Experten von Index-Radar kommentierten, dass die kürzlich veröffentlichten Quartalszahlen von Oracle, Broadcom und Adobe die starke Ertragslage der US-Werte bestätigen und die andauernde Euphorie um KI untermauern. Allerdings könne es nun zu einer kleinen Durststrecke kommen, da die US-Berichtssaison erst in etwa vier Wochen wieder startet.

Die Aktien von Broadcom, die tags zuvor Rekordhöhen erreicht hatten, stiegen um weitere 2,1 Prozent. Nvidia legten um 1,5 Prozent zu und erreichten ebenfalls neue Höchststände.
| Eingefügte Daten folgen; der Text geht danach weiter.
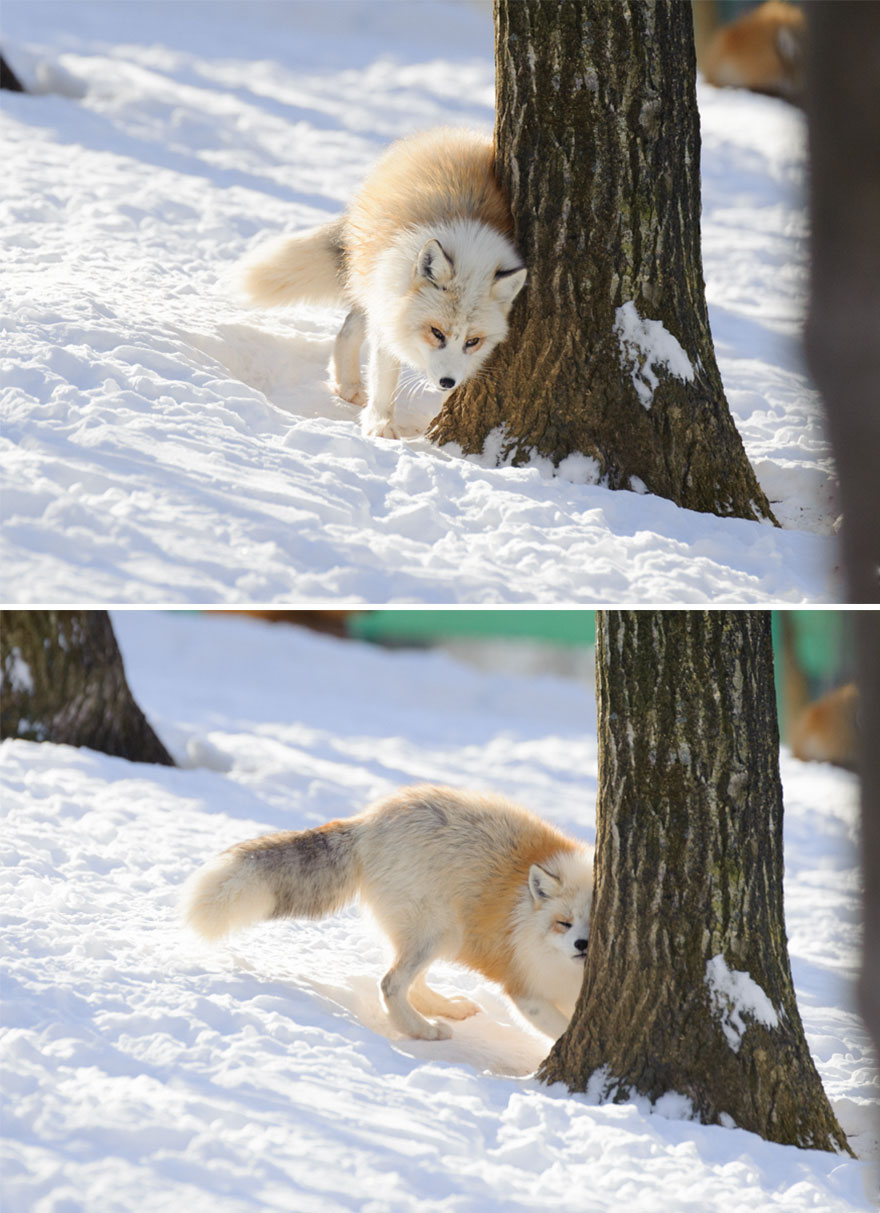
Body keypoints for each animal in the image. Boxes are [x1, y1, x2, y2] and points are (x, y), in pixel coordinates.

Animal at [183, 785, 594, 1041]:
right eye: (564, 924)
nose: (583, 945)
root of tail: (368, 820)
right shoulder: (525, 990)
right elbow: (560, 1033)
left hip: (442, 936)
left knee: (414, 983)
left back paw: (446, 1010)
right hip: (436, 932)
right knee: (391, 984)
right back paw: (423, 1030)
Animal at [239, 127, 527, 440]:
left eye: (473, 341)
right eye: (436, 333)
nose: (448, 382)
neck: (469, 243)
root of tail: (444, 134)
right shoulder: (389, 304)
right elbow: (385, 378)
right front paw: (381, 427)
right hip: (370, 279)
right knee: (349, 328)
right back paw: (349, 384)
Unterdessen gaben Apple, Microsoft und Oracle einen Teil ihrer jüngsten Gewinne ab.

Tesla-Aktien, die zunächst positiv in den Handel starteten, verloren zuletzt um 1,8 Prozent. Aktionäre hatten tags zuvor ein weiteres großes Aktienpaket für Firmenchef Elon Musk genehmigt, während gleichzeitig drohende EU-Strafzölle auf Elektroautos aus China belasten könnten. Eine Evercore ISI-Studie gab Shopify Auftrieb, sodass das Papier um 2,5 Prozent stieg. Experten sehen nach jüngsten Kursverlusten einen attraktiven Einstiegspunkt und stuften die Aktie auf "Outperform" hoch.